Et j'ai visé juste, car je suis dans mon kayak et guide mon équipe vers la victoire quand je reçois un coup de pagaie dans le dos. Je me retourne et vois mon pire ennemi de tous les temps, avec un sourire carnassier accroché aux lèvres.

« Oups ! Désolée Clarke ! »

Non Clarke, tu ne dois pas rentrer dans son jeu… tu dois faire ton job et veiller sur ces enfants dont tu es la gardienne. J'écoute ma raison et me retourne. C'est dangereux, et il vaut mieux montrer l'exemple aux gosses.

Je reçois un nouveau coup de pagaie et cette fois je ne sais contenir ma colère.

« Oh ! Excuse moi encore Cla... »

Elle n'a pas le temps de finir ses ''excuses'' car je lui ai collé ma pagaie dans la tronche, renversant son kayak. Je suis tellement satisfaite et morte de rire que je ne fais pas attention à ma victime, qui nage jusqu'à moi et qui, d'un coup sec, renverse mon canot.

Une fois dans l'eau, elle vient enrouler ses jambes autour de ma taille et met ses mains sur ma tête. Je panique complètement et commence à hurler. J'ai vraiment très peur.

« Non Lexa ! S'il te plait arrête ! »

« Quoi ? Il me semble que tu dois m'appeler autrement... »

Elle pousse un peu plus fort et c'est désespérée que je crie:

« Commandante ! Arrête s'il te plaît commandante ! »

« Ha je préfère nettement ça, bonne fille va ! Tu sais que tu ne peux pas me bat... »

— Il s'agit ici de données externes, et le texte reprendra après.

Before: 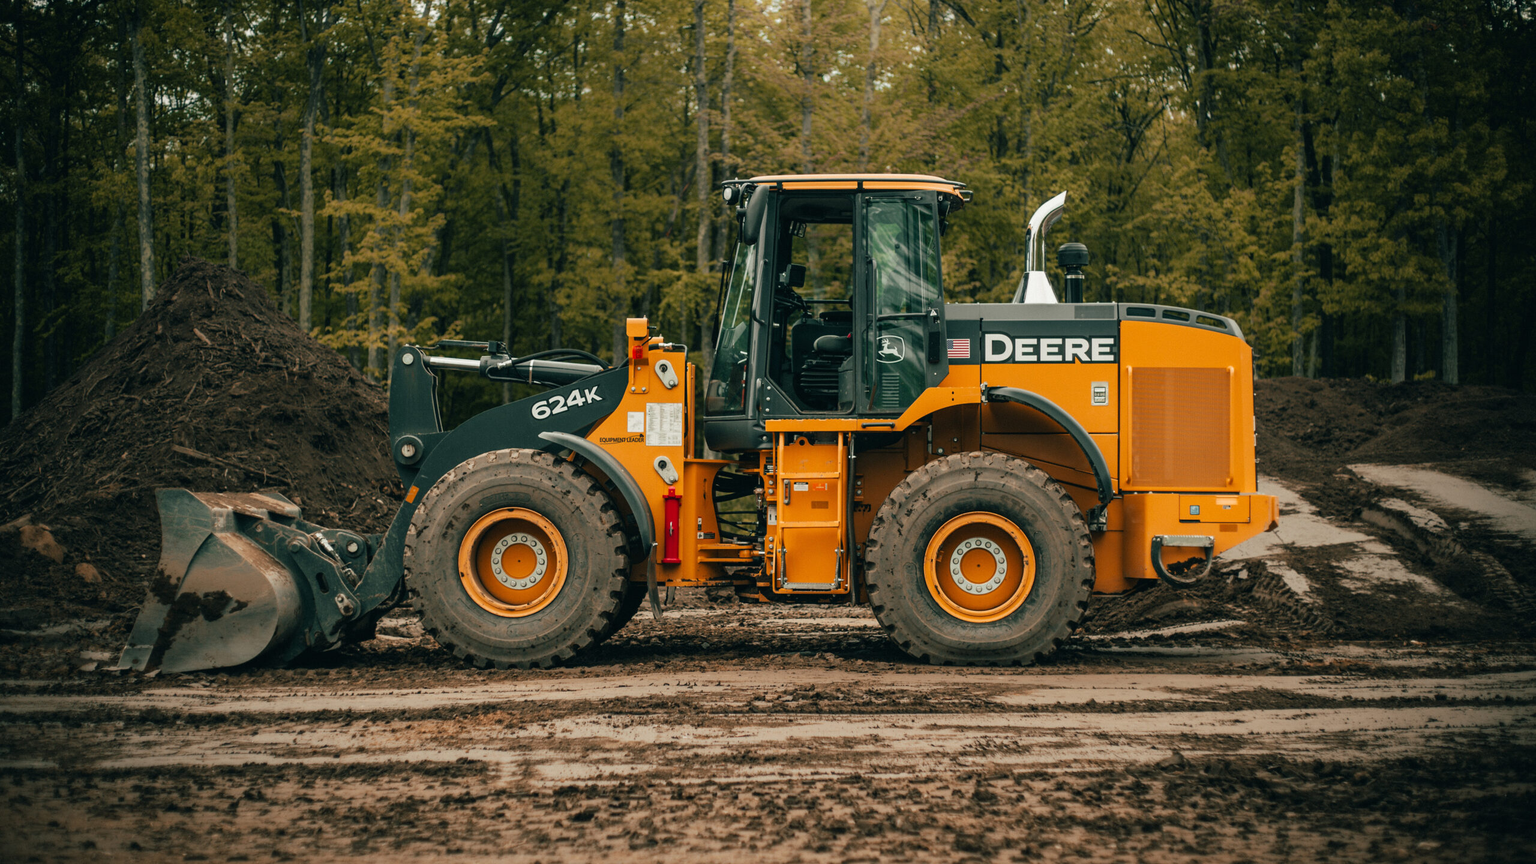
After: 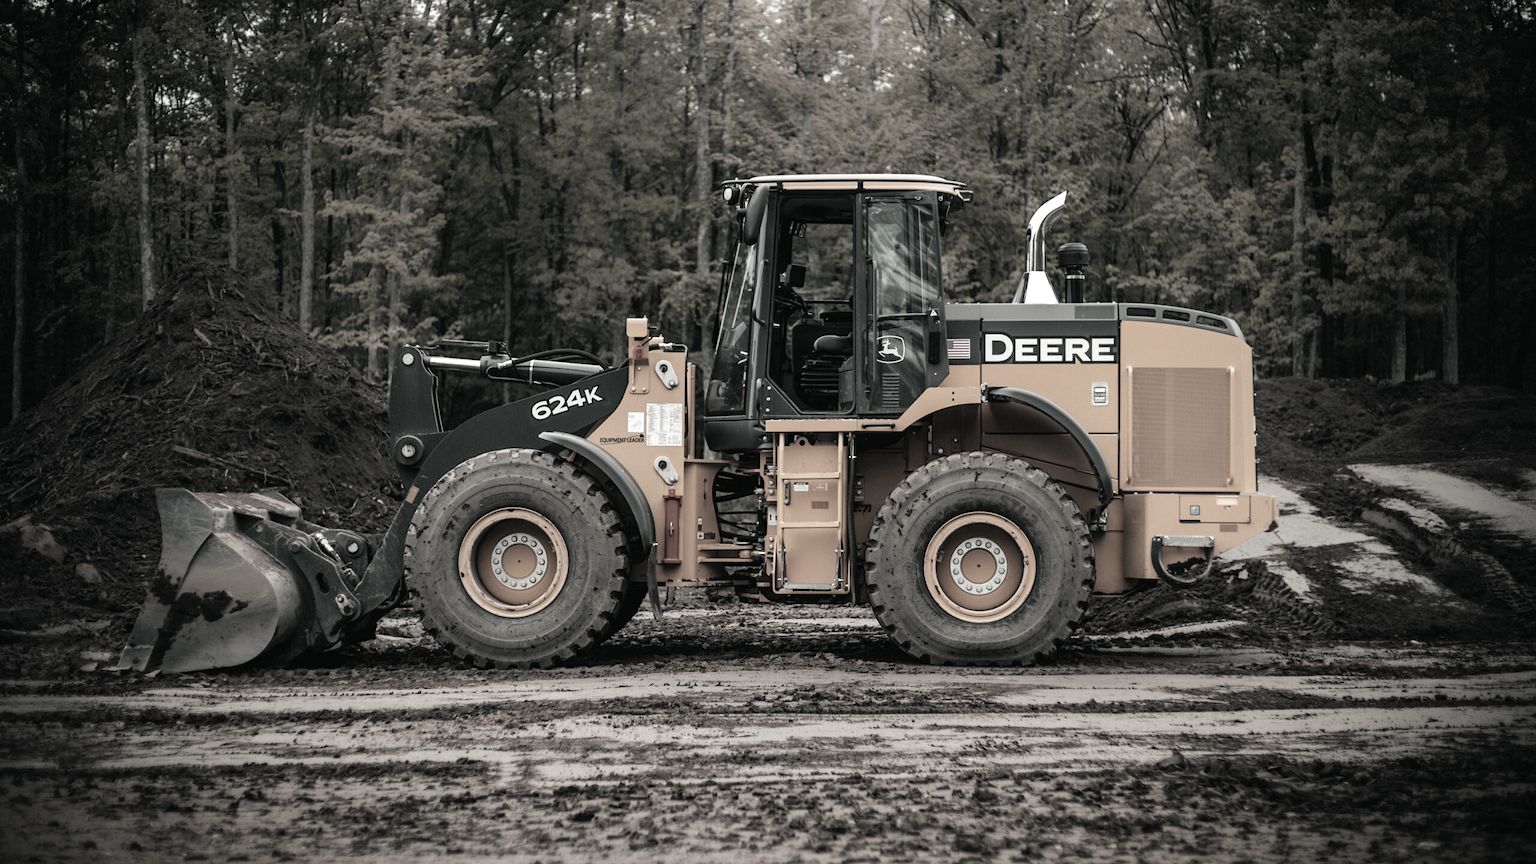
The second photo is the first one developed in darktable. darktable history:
color correction: highlights b* -0.007, saturation 0.169
tone equalizer: -8 EV -0.448 EV, -7 EV -0.422 EV, -6 EV -0.352 EV, -5 EV -0.205 EV, -3 EV 0.207 EV, -2 EV 0.356 EV, -1 EV 0.413 EV, +0 EV 0.436 EV, mask exposure compensation -0.506 EV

Elle est coupée par le sifflet qui annonce la victoire… de l'équipe rouge. Nous sommes toutes les deux dépitées. On a était totalement aveuglées par notre querelle que l'on a oublié de s'occuper de nos équipes.

Une fois les pieds sur terre, je me sens très honteuse devant Wells.

« Clarke, c'est les enfants qui participent à ce jeu, pas toi ! Tu était juste censée les mener. »

« Désolée Wells, je me suis emportée... »

« Peu importe… C'était irréfléchi et dangereux. Tu es monitrice, tu dois seulement faire en sorte que les enfants passent de bonnes vacances. »

Je me sens comme une petite fille prise en faute. J'ai envie de lui promettre que je vais arrêter mais lorsque je croise le regard provoquant de Lexa, je sais que j'en suis incapable.